Credit: Mark Wilson MD and Steve Hetts MD, UCSF
'Effective treatment of stroke depends critically on workflow and the overall strategy for how patients are evaluated and treated,' the Chairman of the Department of Radiology and Biomedical Imaging at the University of California, San Francisco (UCSF), said.
For Dr. Hess, new and emerging multimodality angiography suites that include MRI and cone-beam CT hold significant promise for stroke patients. 'We have a closely located MRI and angiography suite at Zuckerberg San Francisco General Hospital that we use to decide in real-time how to process with embolectomy. Our other imaging resources like effective hub-and-spoke imaging tranfer tools, fast emergency department CT and cone-beam CT in the angiography suite are essential to rapidly make sure the patient doesn’t have a hemorrhage before embolectomy proceeds,' he reported.
This technological advantage directly affects workflow at UCSF, because it can allow patients with large vessel occlusion to avoid going through the ER, the expert explained. 'Patients are transferred directly into the the hands of our neurointerventionalists to start the procedure,' the neuroradiologist said. 'This is important, because the clock is always ticking in stroke therapy.'
Time is also of the essence when thrombolysis is performed using tissue plasminogen activate (tPA) in patients with large-vessel occlusion. The tPA protein, which is used to dissolve the clot, must be given intravenously within a four-and-a-half hour window from the onset of symptoms to ensure treatment success.
The timelines are more forgiving for endovascular therapy, a minimally invasive surgery in which a neurointerventionalist removes a clot in the brain through a catheter inserted into a blood vessel. Though six hours from onset of symptoms is considered the usual window for treatment, imaging is playing a larger role in selecting patients for embolectomy up to to 24 hours.
Mobile Stroke Units
Deployment of Mobile Stroke Units (MSUs) is another approach to shorten stroke-to-embolectomy time. Equipped with compact CT scanners, point-of-care laboratories, and real-time bidirectional audio-video communications, these ambulances allow for initial diagnostics and even treatment while the patient is on the way to the hospital. Clinical staff onboard typically include a paramedic, CT technician, and physician plus a registered nurse trained in stroke medicine. Researchers at the Medical University of South Carolina recently tested an ultra-low field portable MRI machine that would not only cost a fraction of the CT scanner but would also bring the advantages of MRI scanning to the MSUs.
'Mobile Stroke Units offer significant promise. Studies show that they improve patients' outcomes by decreasing the time to treatment,' Hess said. 'However, with costs often exceeding $1 million per unit, MSUs are a very expensive resource to deploy and their overall effectiveness remains to be determined. It is critical that these resources are directed to actual stroke patients, and not in circumstances where other neurological disorders like seizures, headaches or drug overdoses cause stroke-like symptoms.'
Embolectomy is available at only a few centres, so the distinction between stroke and stroke-like syndromes impacts where the MSU should drive. 'We have to see how effective it is at triage, but I expect that for large vessel strokes, MRI in MSUs will be very effective and cost-efficient,' Hess said.
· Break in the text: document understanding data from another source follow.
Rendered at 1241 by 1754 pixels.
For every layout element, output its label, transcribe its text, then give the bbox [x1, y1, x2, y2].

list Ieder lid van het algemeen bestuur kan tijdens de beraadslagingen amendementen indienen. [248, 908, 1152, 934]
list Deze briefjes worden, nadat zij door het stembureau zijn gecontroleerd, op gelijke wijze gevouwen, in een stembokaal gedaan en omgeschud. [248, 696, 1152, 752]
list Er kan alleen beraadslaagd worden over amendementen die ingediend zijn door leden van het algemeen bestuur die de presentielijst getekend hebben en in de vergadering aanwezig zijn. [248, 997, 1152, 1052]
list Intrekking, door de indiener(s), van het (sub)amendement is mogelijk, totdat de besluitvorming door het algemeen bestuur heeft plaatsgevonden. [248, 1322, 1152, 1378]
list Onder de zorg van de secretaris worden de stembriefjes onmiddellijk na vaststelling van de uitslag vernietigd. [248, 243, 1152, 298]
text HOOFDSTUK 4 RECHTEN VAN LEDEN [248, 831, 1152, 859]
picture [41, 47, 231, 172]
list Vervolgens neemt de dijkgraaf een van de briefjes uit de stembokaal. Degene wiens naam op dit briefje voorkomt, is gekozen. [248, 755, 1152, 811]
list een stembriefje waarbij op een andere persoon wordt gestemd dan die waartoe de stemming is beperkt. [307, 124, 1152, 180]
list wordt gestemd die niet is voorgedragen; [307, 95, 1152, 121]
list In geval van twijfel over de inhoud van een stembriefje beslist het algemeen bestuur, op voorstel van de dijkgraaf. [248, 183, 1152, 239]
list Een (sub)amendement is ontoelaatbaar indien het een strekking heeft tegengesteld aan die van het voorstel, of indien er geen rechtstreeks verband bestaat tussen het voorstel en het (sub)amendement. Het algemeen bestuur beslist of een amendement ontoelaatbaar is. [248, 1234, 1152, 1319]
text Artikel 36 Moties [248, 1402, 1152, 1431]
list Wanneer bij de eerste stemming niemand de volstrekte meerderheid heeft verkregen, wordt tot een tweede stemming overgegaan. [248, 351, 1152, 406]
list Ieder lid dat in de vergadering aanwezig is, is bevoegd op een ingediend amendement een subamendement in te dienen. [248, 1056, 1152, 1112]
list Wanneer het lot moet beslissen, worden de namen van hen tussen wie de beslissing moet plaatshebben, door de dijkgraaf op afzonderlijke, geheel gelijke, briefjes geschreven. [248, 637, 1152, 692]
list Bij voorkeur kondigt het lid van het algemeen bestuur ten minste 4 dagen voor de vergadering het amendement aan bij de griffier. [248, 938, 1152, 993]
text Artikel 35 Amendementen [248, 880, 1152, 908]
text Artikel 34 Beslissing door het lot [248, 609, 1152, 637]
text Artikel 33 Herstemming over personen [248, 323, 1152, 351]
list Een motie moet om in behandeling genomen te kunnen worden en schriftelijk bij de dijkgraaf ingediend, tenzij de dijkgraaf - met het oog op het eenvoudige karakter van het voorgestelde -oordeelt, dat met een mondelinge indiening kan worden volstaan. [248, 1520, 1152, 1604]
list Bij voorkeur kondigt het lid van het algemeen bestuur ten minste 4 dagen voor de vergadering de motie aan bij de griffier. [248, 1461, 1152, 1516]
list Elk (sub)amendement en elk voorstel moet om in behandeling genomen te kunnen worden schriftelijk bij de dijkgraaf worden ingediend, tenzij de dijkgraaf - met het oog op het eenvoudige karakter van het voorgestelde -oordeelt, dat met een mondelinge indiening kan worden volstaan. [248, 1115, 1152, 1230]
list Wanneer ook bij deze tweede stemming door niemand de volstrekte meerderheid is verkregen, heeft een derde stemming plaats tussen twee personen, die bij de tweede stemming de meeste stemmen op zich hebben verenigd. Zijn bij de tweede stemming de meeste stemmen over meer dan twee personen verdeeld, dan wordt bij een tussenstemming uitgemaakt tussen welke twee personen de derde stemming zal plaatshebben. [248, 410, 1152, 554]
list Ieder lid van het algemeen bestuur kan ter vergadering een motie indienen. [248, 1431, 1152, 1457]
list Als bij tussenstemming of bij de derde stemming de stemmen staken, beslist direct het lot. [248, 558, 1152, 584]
'Especially with late-onset strokes, the question often is how much tissue is still viable. The extent of whether an MRI scanner could answer that question prior to the arrival at the hospital would allow a more precise targeting of therapy,' he explained.
Article • Act fast, save lives
Speed in treatment of ischemic stroke can mean the difference between successful recovery versus permanent disability caused by brain tissue damage or death. Time is of the essence to perform thrombolysis with a tissue plasminogen activate (tPA), a protein that can dissolve blood clots causing the stroke or intra-arterial thrombolytic therapy (IAT) because of large-vessel occlusion.
Envisioning the future of stroke imaging, for Hess, it all boils down to workflow. 'The future lies with multimodality systems. At UCSF, we are very excited about our combined angiography-MRI units and using them to make real-time decisions about how to best treat patients,' Hess said. 'We need to push for more multimodality imaging.'
Furthermore, he envisions new software will help the diagnosis and treatment of stroke. 'There will be advances in numerical quantification of a stroke’s effect on the brain, some of which use MRI, and these will increase our ability to more effectively select patients who will benefit from treatment,' he predicted.
Garmisch-Session: Stroke Imaging (Thursday, 20.1.2022, 15.50)
Christopher Hess, MD, PhD, is Alexander R. Margulis Professor and Chairman of the Department of Radiology and Biomedical Imaging at the University of California, San Francisco. Hess earned his medical degree at the University of Illinois College of Medicine. He obtained a master’s and a doctorate in electrical engineering at the University of Illinois at Urbana-Champaign working in the field of MRI. His primary research interests lie in brain degeneration, epilepsy, and neurovascular disease.